Throughout the Alzheimer's and Parkinson's Disease (AD/PD) Congress 2017, there were a number of recurring topics providing insight into the current and future focus of Alzheimer's disease (AD) research and development (R&D) efforts.
In particular, consultant to multiple pharmaceutical companies including Eli Lilly and Eisai Jeffrey Cummings claims that we are in the pre-combination era, where we will soon be studying combinations of drug classes. This shift in the way we conceptualise the future AD treatment arises from the fact that many large trials have recently failed due to lack of efficacy, which could indicate that it is unlikely that a single drug will ever achieve a high enough effect on the brain to improve patient's cognition considerably.
For instance, future trials may test a monoclonal antibody drug (such as Biogen's aducanumab) against a BACE-1 inhibitor drug (such as Merck's verubecestat) to test whether the combinatory effect is superior to the effect of the current investigational drugs as monotherapy. However, such a paradigm shift depends on first finding a drug compound with sufficient efficacy and mechanism of action based on clear scientific rationale and second the current challenges being met.

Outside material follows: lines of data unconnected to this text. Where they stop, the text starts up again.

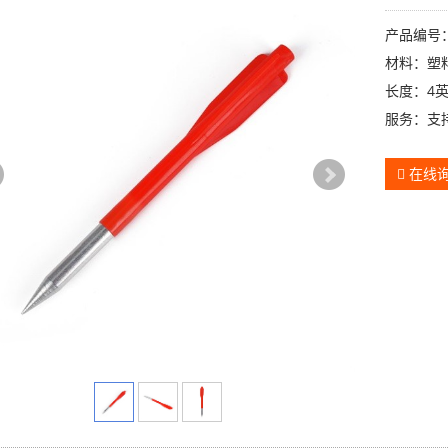
产品编号：1
材料：塑
长度：4
服务：支
在线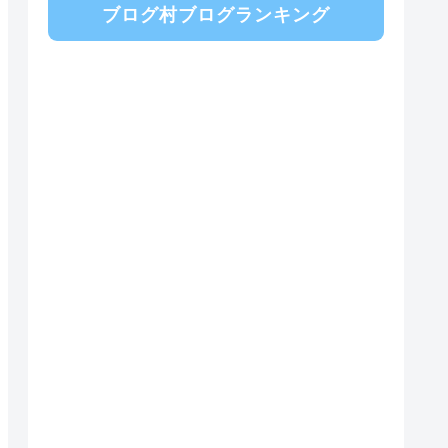
ブログ村ブログランキング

A number of prevailing challenges exist. Possible solutions were presented by a number of lead researchers and industry executives in an industry symposia and forum discussion:
Challenge 1: A number of biomarkers have become available such as b-Amyloid, total tau, and phosphorylated tau in cerebrospinal fluid, but it is still unclear which biomarkers should be used for what purpose. Possible solution: Gain further understanding into the pathway through which proteins such as tau and b-amyloid cause AD so that we know what the biomarker correlates with, for example, neuro-inflammation, AD-specific pathology, andneuronal damage.
In addition, include imaging biomarkers such as tau positron emission tomography (PET) and cognitive tests such as visuo-spatial tests during patient enrollment to test the validity of these tools alongside the investigational drugs.
Challenge 2: We have recently seen consecutive late-phase failures due to insufficient effect sizes on the cognitive performance of AD patients. Possible solution: Identify a patient group where the drug is effective (for example, amyloid-targeting drugs should be studied in prodromal or mild cognitive impairment (MCI) patients). In addition, incorporating more objective endpoints such as electroencephalogram and magnetic resonance imaging endpoints in clinical trials is likely to aid in detecting therapeutic effect.
Challenge 3: There is a lack of Phase I drugs in the pipeline and it is unclear what other targets remain to be tested. Possible solution: Repurposing of currently marketed drugs should be explored. AD has been found to have links to multiple metabolic pathways, which suggests that treatments currently used in metabolic conditions may be useful in mitigating AD-associated symptoms.
Challenge 4: There are no animal models for AD, making it difficult to translate findings from animal studies into clinical studies. Possible solution: Facilitate more discussion on what models can be used (such as primates) and what ethical challenges exist.
Success in addressing these urgent problems will be key to finding a drug or combination of drugs that can eventually reverse or slow the progress of AD.